Yes, he said "jactitations". He went there.
I should have mentioned that the previous item belongs in the "In a Saner Country, People Would Be Outraged"
Department. But so does this, from Jacob Sullum:
These Nonprofit ‘Disclosure’ Requirements Are an Assault on the First Amendment.
California Attorney General Xavier Becerra says he wants to prevent charitable fraud, while the House Democrats who approved the "For the People Act" last week say they want to fortify democracy, fight corruption, and block foreign interference in U.S. elections. But the methods they have chosen pose a serious threat to freedom of speech and freedom of association.
Under a policy at the center of a First Amendment case the Supreme Court will hear this term, Becerra requires that all 115,000 nonprofit organizations operating in California report information about their major donors.
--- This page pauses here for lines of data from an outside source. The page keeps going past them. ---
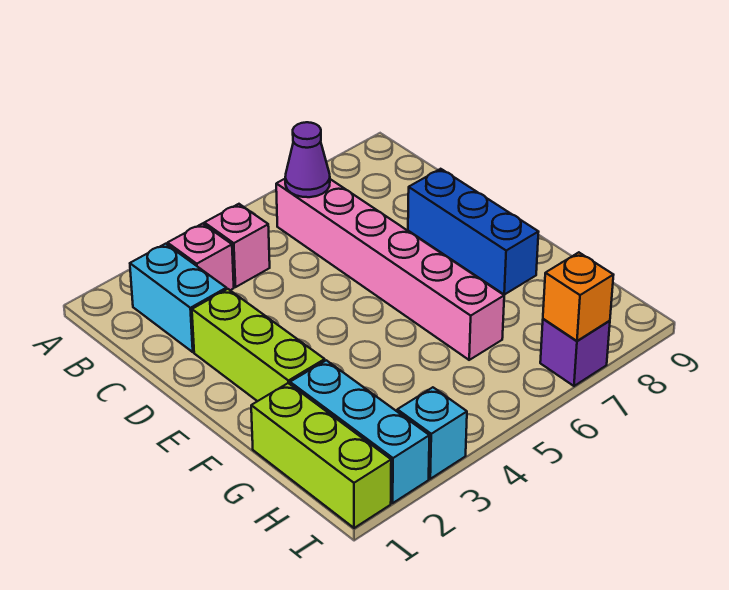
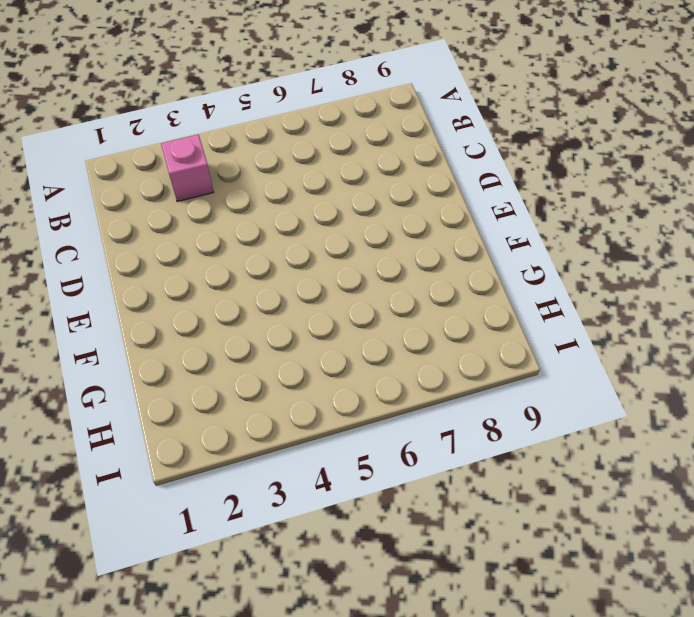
none -> cyan brick B2:C2 level 1
none -> pink brick B4 level 1
none -> pink brick B6:G6 level 1

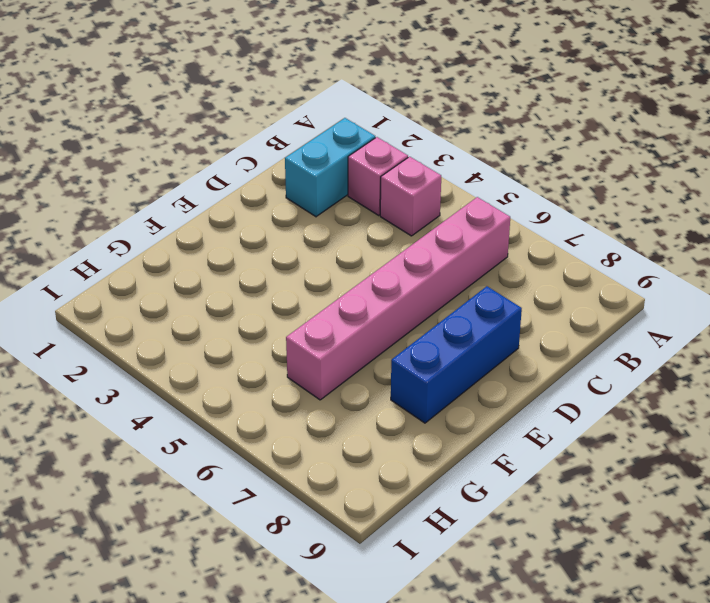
none -> lime brick D2:F2 level 1
none -> lime brick G1:I1 level 1
none -> cyan brick G2:I2 level 1

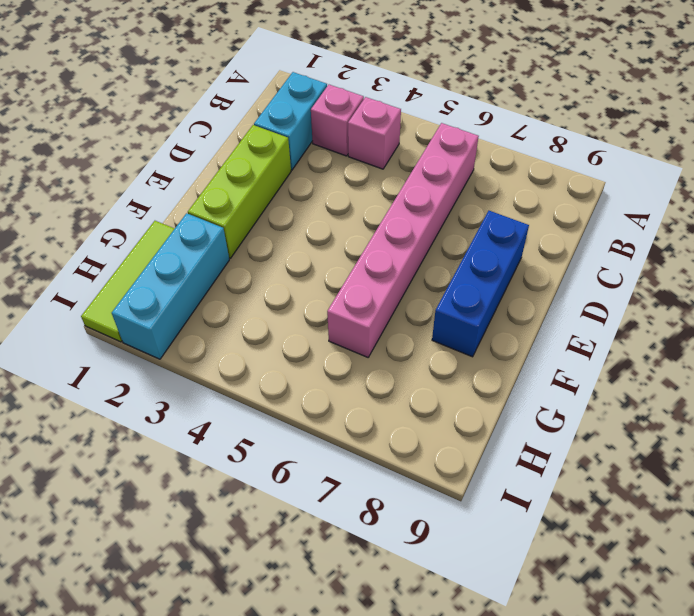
lime tile G1:I1 level 1 -> lime brick G1:I1 level 1
none -> cyan brick I3 level 1
none -> purple brick I7 level 1
none -> purple cone B6 level 2

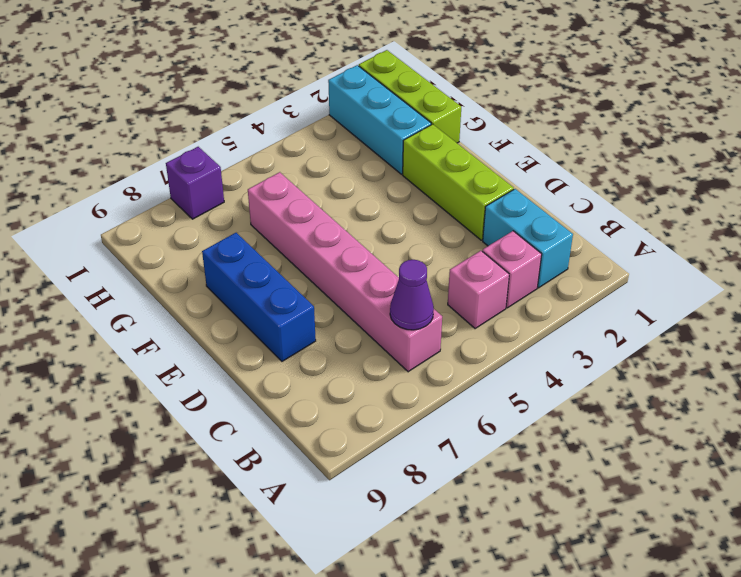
none -> cyan brick I3 level 1
none -> orange brick I7 level 2

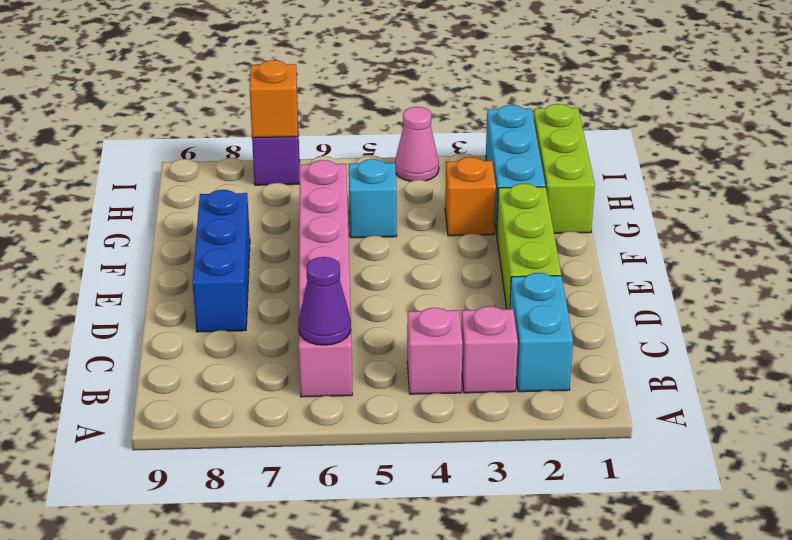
orange brick G3 level 1 -> none
cyan brick G5 level 1 -> cyan brick I3 level 1
pink cone I4 level 1 -> none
That information is supposed to be confidential, but in practice it is not, because California has a history of accidentally posting it online and making it easily available to anyone with rudimentary hacking skills.
If it's passed, one would hope we don't have to wait too long before the Supreme Court eviscerates it. But while we're relying on hope, why don't we hope for Democrats to suddenly take their oath to support the Constitution seriously?